In Dean Devlin’s new SYFY thriller, The Ark (now streaming on Peacock!), a crew of explorers is sent on an ark ship headed for a planet around Alpha Centauri b, 4.2 light years away. It’s the kind of mission humanity dreams of — preferably under different circumstances — but at the moment, those sorts of long-duration deep space missions are out of reach. Sending a craft or a crew even to the distant places of our own solar system, let alone another star, requires staggeringly long trips. Without significant advancements in propulsion technologies, our astronauts are staring down the barrel of trips that are months or years in duration.
Expecting anyone, even specially selected and highly trained individuals, to live in a confined space away from the rest of humanity and their home planet for months or longer feels like a sure path to poor mental health at best, and a recipe for disaster at worst. Which is part of the reason scientists are interested in how other animals, particularly other mammals, take advantage of hibernation to sleep through the harsh times and long stretches.
To that end, NASA awarded funds to Dr. Kelly Drew, a professor of chemistry and biochemistry at the University of Alaska. The NASA Space Grant is awarded to researchers and students with the aim of encouraging research in areas which might benefit space exploration. When it comes to space travel, just getting through the trip itself is only the first of several challenges. Even closer to home, one of the major problems astronauts encounter on long space missions is the loss of bone and muscle tissue as a consequence of microgravity. Hibernating animals like the Arctic ground squirrel, however, have figured out how to retain bone and muscle even while they’re taking it easy for months-long stretches.

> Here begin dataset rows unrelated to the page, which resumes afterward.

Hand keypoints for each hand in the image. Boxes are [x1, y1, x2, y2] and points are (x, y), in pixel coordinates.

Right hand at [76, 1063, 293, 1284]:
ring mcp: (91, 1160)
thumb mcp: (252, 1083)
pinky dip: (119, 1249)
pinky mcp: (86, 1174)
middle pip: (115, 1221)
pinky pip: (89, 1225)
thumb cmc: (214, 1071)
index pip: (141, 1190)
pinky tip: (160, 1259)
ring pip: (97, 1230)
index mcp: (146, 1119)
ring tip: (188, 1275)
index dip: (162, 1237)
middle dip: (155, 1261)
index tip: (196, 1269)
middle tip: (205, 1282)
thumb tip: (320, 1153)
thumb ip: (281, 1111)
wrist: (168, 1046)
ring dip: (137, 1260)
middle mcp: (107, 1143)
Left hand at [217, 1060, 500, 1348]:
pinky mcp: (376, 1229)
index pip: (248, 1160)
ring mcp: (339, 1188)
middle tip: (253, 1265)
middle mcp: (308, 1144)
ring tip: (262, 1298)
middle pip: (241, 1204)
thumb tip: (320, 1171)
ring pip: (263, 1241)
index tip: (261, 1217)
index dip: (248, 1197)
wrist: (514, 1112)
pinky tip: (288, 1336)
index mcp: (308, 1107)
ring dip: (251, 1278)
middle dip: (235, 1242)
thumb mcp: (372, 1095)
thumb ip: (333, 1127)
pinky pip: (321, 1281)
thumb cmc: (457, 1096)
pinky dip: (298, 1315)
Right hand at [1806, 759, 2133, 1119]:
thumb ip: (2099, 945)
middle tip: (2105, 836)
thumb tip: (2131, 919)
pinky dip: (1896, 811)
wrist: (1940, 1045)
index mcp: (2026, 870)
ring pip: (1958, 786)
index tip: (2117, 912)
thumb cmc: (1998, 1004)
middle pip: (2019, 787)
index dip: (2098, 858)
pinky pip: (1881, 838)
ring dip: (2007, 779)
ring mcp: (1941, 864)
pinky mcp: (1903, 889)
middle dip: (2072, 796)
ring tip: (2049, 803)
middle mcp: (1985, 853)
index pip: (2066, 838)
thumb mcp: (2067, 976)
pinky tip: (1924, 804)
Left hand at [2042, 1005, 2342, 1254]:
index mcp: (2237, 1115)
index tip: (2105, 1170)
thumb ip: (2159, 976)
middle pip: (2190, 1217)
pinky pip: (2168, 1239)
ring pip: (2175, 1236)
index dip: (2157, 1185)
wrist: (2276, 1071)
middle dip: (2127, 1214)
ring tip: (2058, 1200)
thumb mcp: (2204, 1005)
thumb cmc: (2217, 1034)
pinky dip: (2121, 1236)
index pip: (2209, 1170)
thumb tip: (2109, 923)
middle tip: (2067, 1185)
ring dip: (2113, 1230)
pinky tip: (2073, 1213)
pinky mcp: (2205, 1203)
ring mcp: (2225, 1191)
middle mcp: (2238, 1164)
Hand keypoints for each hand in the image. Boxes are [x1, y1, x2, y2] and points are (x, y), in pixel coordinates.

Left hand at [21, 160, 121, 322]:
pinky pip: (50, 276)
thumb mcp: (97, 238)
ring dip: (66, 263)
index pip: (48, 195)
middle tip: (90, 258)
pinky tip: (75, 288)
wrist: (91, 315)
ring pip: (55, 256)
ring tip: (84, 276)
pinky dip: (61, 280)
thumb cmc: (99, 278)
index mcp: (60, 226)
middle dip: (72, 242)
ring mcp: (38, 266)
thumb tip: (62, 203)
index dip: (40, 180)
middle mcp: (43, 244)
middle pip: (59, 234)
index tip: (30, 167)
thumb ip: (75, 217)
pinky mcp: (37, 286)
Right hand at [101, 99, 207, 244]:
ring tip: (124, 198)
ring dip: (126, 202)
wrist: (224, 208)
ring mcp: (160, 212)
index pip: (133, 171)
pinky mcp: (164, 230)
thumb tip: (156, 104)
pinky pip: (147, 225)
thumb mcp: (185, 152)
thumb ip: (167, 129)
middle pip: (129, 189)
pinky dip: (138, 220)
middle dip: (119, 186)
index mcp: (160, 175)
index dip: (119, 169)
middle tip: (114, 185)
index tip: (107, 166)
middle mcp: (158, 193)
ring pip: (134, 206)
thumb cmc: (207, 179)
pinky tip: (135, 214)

Like other hibernating animals, Arctic squirrels take to their burrows during the harshest parts of the year, to wait for sunnier skies. Unlike other hibernating animals, those periods can last most of the year. In response, Arctic squirrels have become professional nappers, hibernating for eight or nine months out of the year. Despite the extended duration and the frigid, below-freezing temperatures of their environment, Arctic squirrels manage to avoid freezing to death while keeping their bones and muscles intact.
Photo: Stefan Wackerhagen/Getty Images
The secret to their success is an uncanny ability to slow their metabolism to a near standstill. By the time their finished dropping into full hibernation, their brains have largely shut off, heart rate has dropped to a couple of beats a minute, and even their cells stop dividing. Then, when the snows thaw and the world awakens, Arctic squirrels flip a biological switch and bounce back without missing a beat. If we tried the same thing, we’d emerge a weakened and wobbling mess, if we crawled out of the burrow at all.
If scientists like Dr. Drew can crack the hibernation code, it might allow for the development of the types of stasis pods we see in The Ark, and open up an entirely new domain of space exploration. That said, getting astronauts to another star system isn’t Drew’s primary reason for studying hibernation.
While there are exciting applications for people traveling off-planet, figuring out how some animals are able to slow their biological processes, reduce the number of resources they need, and keep atrophy at bay has tons of potential on Earth. Scientists hope the research will lead to new medical treatments for critical care patients. Borrowing strategies from the Arctic squirrel could help to address bone and muscle atrophy diseases or create medications which could put a patient into medically induced hibernation. By slowing things down, first responders might buy time in the event of a heart attack, stroke, or severe trauma, when those early moments make all the difference.